Прищучили

               

      Утром Герку разбудил трескучий голос сына хозяйки.  Небольшого росточка, тщедушный, похожий на старичка, он захлёбывался в брани.
      – Ты понимаешь, мать, сучку, сучку мы пустили на квартиру. Ох, же стерва! То я, значит, смотрю, койку-то она поставила в стайке и спит там, вон зачем, оказывается.  От одного человека койка в землю не на столько войдёт, а она вон как всажена, на половину, почти. А сегодня я проследил: с хахалем она, оказывается, там шашкается.  Вон он сёдне утром, как волк, крался задами, чтоб не заметили. Ах, проститутка какая, не подумаешь с виду.  Ну и лярва.
     Хозяйка гордилась в этот миг своим сыном: «Чувствуется крепкий голос, настоящий мужик». Сын чувствовал себя героем, считал себя в праве качать правоту и гордился собой, своим прорезавшимся голосом упорно ругал и ругал квартиранку.
      Маленький фитилёк, а большого горения жаждет, а горения-то и нет, есть только тление, отравляющее своим едким выделением окружающих. Фитилька никто не любит, и он не испытывает любви, питает только зависть.
     Герке стало страшно от услышанного. Белый свет померк, жизнь рухнула в чёрную бездну. А, люди – не люди, а тараканы, прятающиеся в трещинах.  Герка был растоптан.
      – Ну, вот что, дорогуша, я думал, ты женщина путёвая, а ты потаскуха, хахалей водишь. Ты, вот что, давай, сматывай свои манатки и рули отсюда подобру-поздорову. Я таких сучек терпеть не могу.      
     Увидев расстроенную плачущую мать,  Герка выскочил на улицу. Он лёг на землю, не видя ничего, смотрел глазами вверх – там было пусто. Обидели его мать – обидели и его. Мать для него – целый мир. Он не представляет жизни без матери. Мать для него – всё, это его душа. Матери плохо – плохо ему, матери хорошо – хорошо ему, мать радуется – радуется он. Они неразлучны. И вот какой – то чужой человек бесцеремонно вламывается и разрушает их мир. До этого он видел  Захаровых людьми, теперь они ему кажутся злыми двуногими существами, пожирающими его мир. Он вспомнил про  Наташу, которую  любит, с которой перебрасывались записками и клялись друг другу в дружбе.  Всё это враньё, всё это дрянь.  Вспомнил свою учительницу Маю  Дмитриевну, которую он в тайне любил. Ему нравился её красивый изгиб спины, когда она пишет на доске. Всё это стало противным. Он видел как  Мая Дмитриевна с мужем в бане зашли вместе в номер мыться. Тогда ему было приятно, что они любят друг друга. А сейчас он это видит как что – то плохое и грязное. Вся жизнь грязная, вся жизнь разврат.
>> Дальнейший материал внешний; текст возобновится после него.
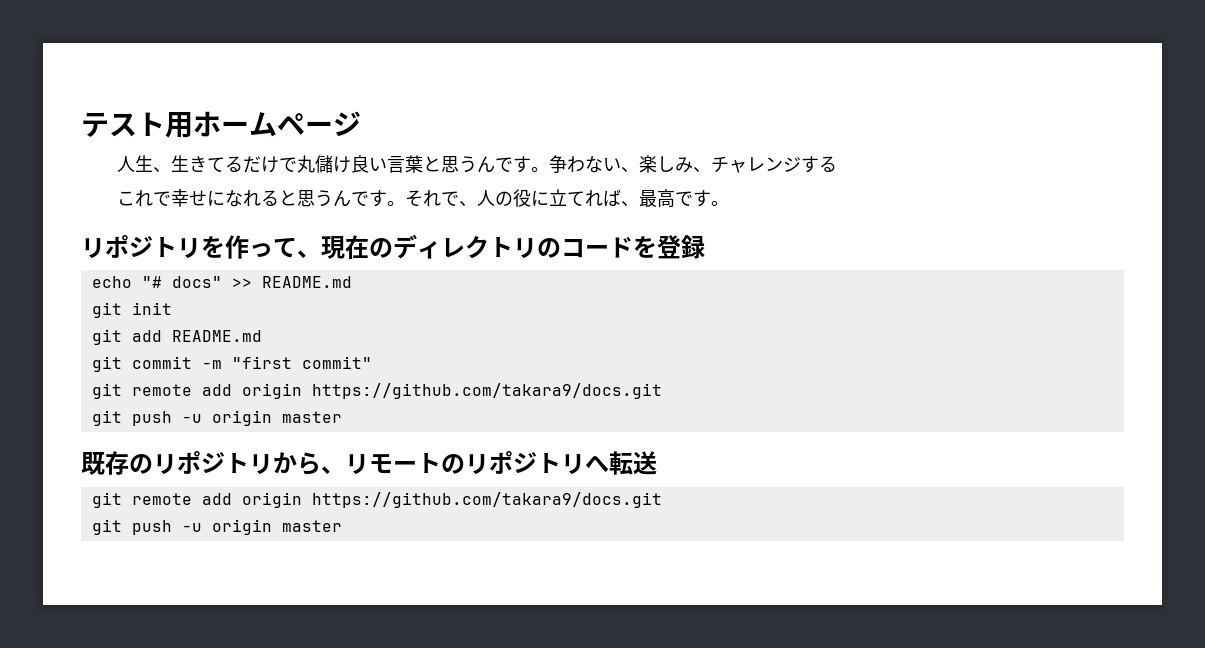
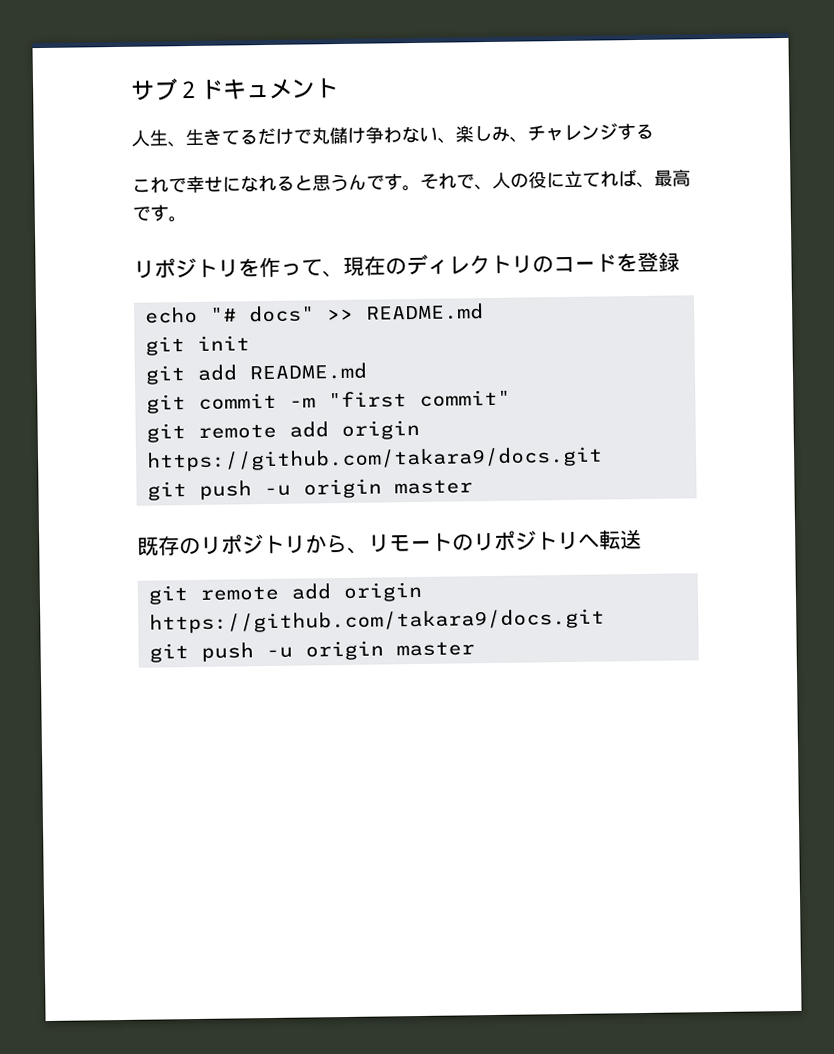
[81,111,361,138] テスト用ホームページ -> [130,78,339,101] サブ２ドキュメント
[350,155,549,173] 良い言葉と思うんです。 -> (366, 135) none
      На следующий день мать сказала Герке : «Собирайся, будем съезжать на другую квартиру».
      Оправившись от нанесённых оскорблений, мать взяла себя в руки и не стала вступать с Захаровым в перебранку. «Узник невежества всё равно её не услышит, не достучаться до его убогой души, только попусту сотрясать воздух. Такие люди уверены, что они всегда правы, что только они хозяева жизни, и им решать, как поступать».
      До отъезда жизнь квартирантов с хозяевами шла молча. Лишь Захаровы со злорадством следили за квартирантами. Они были удовлетворены, что прищемили хвост людям, зависящим от них: живи так, как они хотят, а не так, как ты хочешь. И всех тех, которые живут не так, как они живут, нужно топтать, растирать в порошок.
      А перед самым отъездом, Захарова заметила, матери Герки:
      – В тихом омуте черти водятся, но мы тебя выведем на чистую воду.
      Маленькие люди Захаровы праздновали большую победу, и чем больше таких побед, тем скуднее жизнь.